İngiltere’nin; Avrupa Birliği’nden çıkma kararı, beraberinde İskoçya ve İrlanda’dan da referandum sinyallerini gündeme getirdi. Bu durumun, Büyük Britanya İmparatorluğu’nun günümüzdeki sınırlarını da etkileyeceği aşikârdır.
Nitekim İngiliz yazar Doris Lessing, “çocukluğumda, bir gün Büyük Britanya İmparatorluğu çökebilir, sıradan devletlerden birine dönüşebilir fikri akıl alır değildir. Lakin tüm imparatorluklar gibi, o da çöktü” sözleri, yeni dönem siyasi analizleri için içerik oluşturabilir niteliktedir.
Yabancı karşıtı dünya görüşünün, büyümenin değil küçülmenin sinyali olduğu aşikârdır. Ve bunu, sömürge felsefesini benimsemiş İngiltere gibi devletler yaptığında, bu tam çöküşün özünü oluşturabiliyor.
“Paylaşmadan yaşamak”, “masuma el uzatmamak”, “benden olmayan ölsün demek”, “başka medeniyetlere hayat hakkı tanımamak”, “ortada olan ekmekten sadece ben ve bana benzerler faydalanabilir” demenin sonucu, ne kadar güzel fikirler barındırırsa barındırsın, çöküşe mahkûm durumla karşı karşıyasın demektir.

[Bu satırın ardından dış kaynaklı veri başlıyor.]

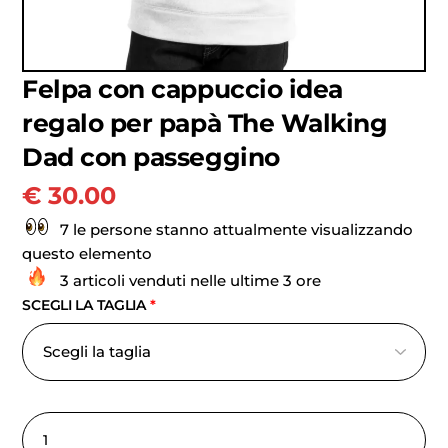
Felpa con cappuccio idea
regalo per papà The Walking
Dad con passeggino
€
30.00
7 le persone stanno attualmente visualizzando
questo elemento
3 articoli venduti nelle ultime 3 ore
SCEGLI LA TAGLIA
*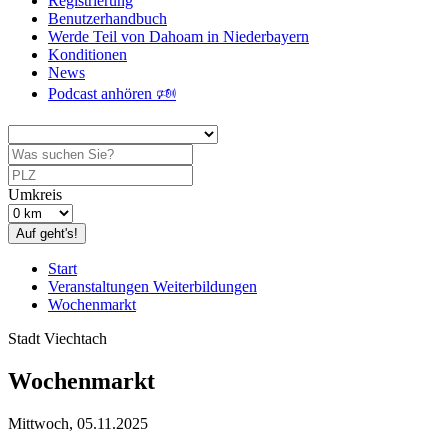
Registrierung
Benutzerhandbuch
Werde Teil von Dahoam in Niederbayern
Konditionen
News
Podcast anhören 🕬
Umkreis
Auf geht's!
Start
Veranstaltungen Weiterbildungen
Wochenmarkt
Stadt Viechtach
Wochenmarkt
Mittwoch, 05.11.2025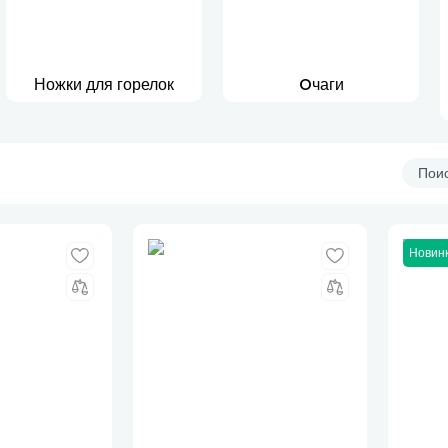
Ножки для горелок
Oчаги
Новин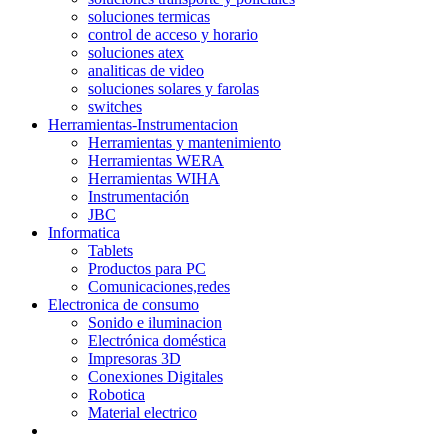
soluciones termicas
control de acceso y horario
soluciones atex
analiticas de video
soluciones solares y farolas
switches
Herramientas-Instrumentacion
Herramientas y mantenimiento
Herramientas WERA
Herramientas WIHA
Instrumentación
JBC
Informatica
Tablets
Productos para PC
Comunicaciones,redes
Electronica de consumo
Sonido e iluminacion
Electrónica doméstica
Impresoras 3D
Conexiones Digitales
Robotica
Material electrico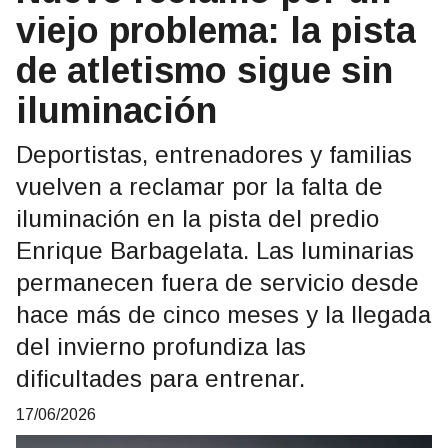
viejo problema: la pista
de atletismo sigue sin
iluminación
Deportistas, entrenadores y familias
vuelven a reclamar por la falta de
iluminación en la pista del predio
Enrique Barbagelata. Las luminarias
permanecen fuera de servicio desde
hace más de cinco meses y la llegada
del invierno profundiza las
dificultades para entrenar.
17/06/2026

Yeni süreç, eski üslupları yeniden gözden geçirmeyi tetikleyecektir ve nihayetinde Mevlana dediği gibi yeni sözler söyleyenlerin hâkim kılınacağı merhale başlatılacaktır. Paylaşma ve adaletin liderliğini, insan merkezli menfaat kodeksini bayrak edinenler, dünyayı düştüğü şaşkınlıktan kurtarabilir.